16 de out de 2009

Audiência pública sobre Plano Diretor é adiada

[Reportagem de Jonas Costa para a Gazeta do Vale]

A Câmara Municipal de Santa Rita do Sapucaí adiou a audiência pública que aconteceria na última terça-feira, 13, para discussão do Plano Diretor Participativo (PDP) da cidade. A presidência da Casa tomou essa decisão após ser comunicada que o coordenador da elaboração do plano, Francisco Antônio Dupas, não poderia comparecer à sessão. A nova data ainda não foi definida.

De acordo com o presidente da Câmara, Magno Magalhães Pinto (PT), a audiência pública é uma exigência do Estatuto da Cidade (lei federal 10.257/01) para assegurar a participação dos cidadãos no debate do PDP. O estatuto estabelece que o Plano Diretor “é o instrumento básico da política de desenvolvimento e expansão urbana”. Esse documento trata de temas como oferta de terras para novas moradias, regularização fundiária e estímulo às atividades econômicas.

Para entrar em vigor, o PDP deve ser transformado em lei municipal. Um anteprojeto de lei foi elaborado pelo Núcleo de Estudos, Planejamento Ambiental e Geomática (Nepa) da Universidade Federal de Itajubá (Unifei), de 2006 a 2007. Em junho deste ano, o Nepa entregou a proposta ao prefeito Paulo Cândido da Silva (PV), que o encaminhou à Câmara no mês de agosto em forma de projeto de lei complementar.

O Plano Diretor começou a ser esboçado em 1998, durante o segundo mandato do ex-prefeito Jefferson Gonçalves Mendes (PSB). O processo só foi retomado em julho de 2006, na segunda gestão de Ronaldo de Azevedo Carvalho (PSDB). A elaboração do PDP compreendeu seminários, capacitação de representantes do poder público e da sociedade civil e eleição do Conselho da Cidade, entre outras etapas.

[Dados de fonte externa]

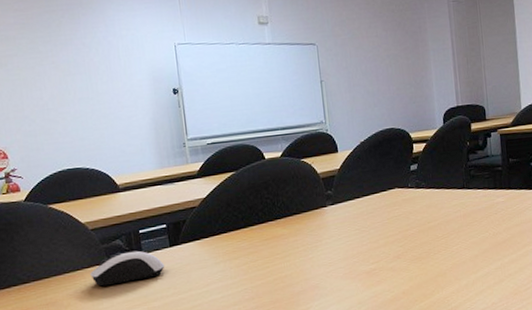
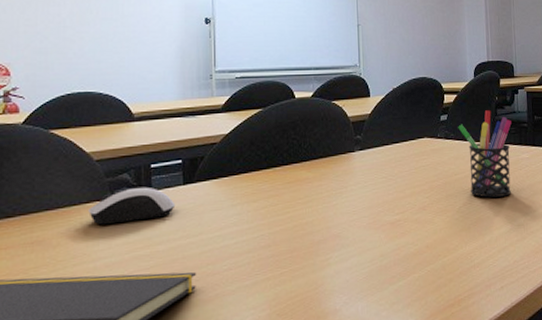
pen holder: none [429,156,487,244] -> present [458,110,511,198]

O plano foi aprovado numa audiência pública em outubro de 2007.

Na opinião do vereador Magno Magalhães, não faltaram oportunidades para o envolvimento da comunidade na discussão do plano, mas o tema ainda não mobiliza os cidadãos santa-ritenses. “Houve bastante espaço. Foram várias audiências, todas divulgadas. O que não houve foi a participação”, comenta. O parlamentar percebe que somente os setores empresariais têm buscado influenciar as grandes decisões da Câmara por conta de “interesses imediatos”. “Falta a cultura de participação permanente. Santa Rita não tem uma sociedade civil organizada, movimentos fortes que atuem”.

Magalhães avalia que a definição do “modelo de cidade” deverá ocupar o centro do debate sobre o Plano Diretor a partir da próxima audiência. “Temos uma discussão séria sobre o modelo de cidade que queremos: uma cidade cheia de prédios, cheia de construções; ou uma cidade mais humana, mais verde, mais espaçosa, com uma circulação melhor, com uma qualidade de vida melhor. Temos pelo menos dois modelos: uma cidade mais verticalizada e uma cidade mais horizontalizada”, compara o vereador petista.

Prazos – O PDP é obrigatório às cidades com população superior a 20 mil habitantes. A Lei Orgânica do Município, que foi promulgada em 1990, estabeleceu que o documento fosse aprovado até 7 de abril do ano seguinte. Dez anos depois, o Estatuto da Cidade definiu que o prazo se estendesse até 10 de outubro de 2006. A lei 11.673/08 fixou como novo limite a data de 30 de junho de 2008.